Quote from JBMmom
And I'm not trying to be condescending in any way, but I don't think you should refer to yourself as a "baby nurse", you're going to be a professional and you're going to be just fine after you've got some experience, you're in no way a baby (that's just a term that gets under my skin).
I call myself a baby nurse because I'm a New Grad, and I've heard that word used a lot on my unit. And its accurate.. especially the other day out in the ambulance bay during a disaster drill when I was trying to navigate an empty gurney that was gaining speed and I couldn't seem to get it under control. My preceptor called out across the ambulance bay "what are you doing, girl?! Put it on steer!! You look silly!!!" Oops...

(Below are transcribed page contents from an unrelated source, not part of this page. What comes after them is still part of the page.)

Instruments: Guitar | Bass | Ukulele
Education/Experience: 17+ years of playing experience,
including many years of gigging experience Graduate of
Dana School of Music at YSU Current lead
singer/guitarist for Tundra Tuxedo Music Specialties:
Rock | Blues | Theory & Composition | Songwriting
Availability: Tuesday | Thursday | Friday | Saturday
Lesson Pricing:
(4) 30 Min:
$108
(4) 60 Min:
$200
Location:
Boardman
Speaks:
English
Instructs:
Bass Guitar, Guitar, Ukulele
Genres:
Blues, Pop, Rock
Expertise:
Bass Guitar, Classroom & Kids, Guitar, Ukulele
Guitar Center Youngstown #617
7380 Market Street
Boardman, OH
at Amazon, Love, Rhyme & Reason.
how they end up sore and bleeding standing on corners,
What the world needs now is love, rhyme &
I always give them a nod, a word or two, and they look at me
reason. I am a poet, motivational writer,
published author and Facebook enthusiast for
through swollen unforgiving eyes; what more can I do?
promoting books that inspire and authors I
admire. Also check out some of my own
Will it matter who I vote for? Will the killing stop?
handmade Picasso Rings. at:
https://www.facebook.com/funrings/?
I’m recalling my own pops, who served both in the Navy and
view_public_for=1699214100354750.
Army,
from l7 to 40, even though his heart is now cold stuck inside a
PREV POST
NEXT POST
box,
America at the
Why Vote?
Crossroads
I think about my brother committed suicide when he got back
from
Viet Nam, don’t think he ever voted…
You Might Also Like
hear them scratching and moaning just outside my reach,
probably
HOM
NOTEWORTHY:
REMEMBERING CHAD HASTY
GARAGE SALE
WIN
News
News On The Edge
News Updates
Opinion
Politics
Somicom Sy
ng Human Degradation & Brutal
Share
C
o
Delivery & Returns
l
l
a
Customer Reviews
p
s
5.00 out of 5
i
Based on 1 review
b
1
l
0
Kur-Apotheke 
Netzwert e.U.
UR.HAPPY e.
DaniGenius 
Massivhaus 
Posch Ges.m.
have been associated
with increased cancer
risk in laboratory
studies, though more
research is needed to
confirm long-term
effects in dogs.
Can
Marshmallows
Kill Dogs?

I still get really excited and wide eyed about everything, fumble around awkwardly a lot, and get weirdly proud when I'm able to find a commode for my patient all by myself while managing, for the first time ever, to not get lost or locked out of the supply closet. My preceptor still gives me pep talks in the morning (you CAN do this, today WILL be a good day) and I'm finally able to keep my cool and not get giggly or nervous while trying to overhead a message. When I went to go help on a trauma one preceptor said it was an emotional moment because it was like seeing his kid skip out onto the playground by themselves for the first time and it made him proud because he can see my growth. Sorry it gets under your skin but I love it and am happy to be called a baby nurse. It encourages me to be easy on myself, and allow myself to make mistakes and be awkward and learn
You're going to REALLY hate this but the other new grads and I are transitioning into the "tween" years. We're getting our own groove of how we do things, crave more independence, and look forward to "adulthood" and flying the nest hahaha.
Anyways, I know that wasn't the point of your post at all, but I wanted to share some different perspective on it!
OP.. Not really a "nurse hack" (depends on where you'll be) but be open minded and pay attention when people teach you. Be appreciative, say hello and good morning to everyone not just nursing staff, and tell people thank you. Use people's names as much as you can. People like to know that you care enough to learn their names. I would say even if you've never been introduced and know their name, use it anyway. They'll be more prone to notice/remember you. Always show your appreciation and help others whenever you have the chance. If I'm caught up and I see someone's patient needs a bed pan, needs a warm blanket or to be cleaned up, needs labs pulled and collected, or a trip to the bathroom I always offer as much as I can. Show others that you're willing to help with everything, not just the "cool" or fun things.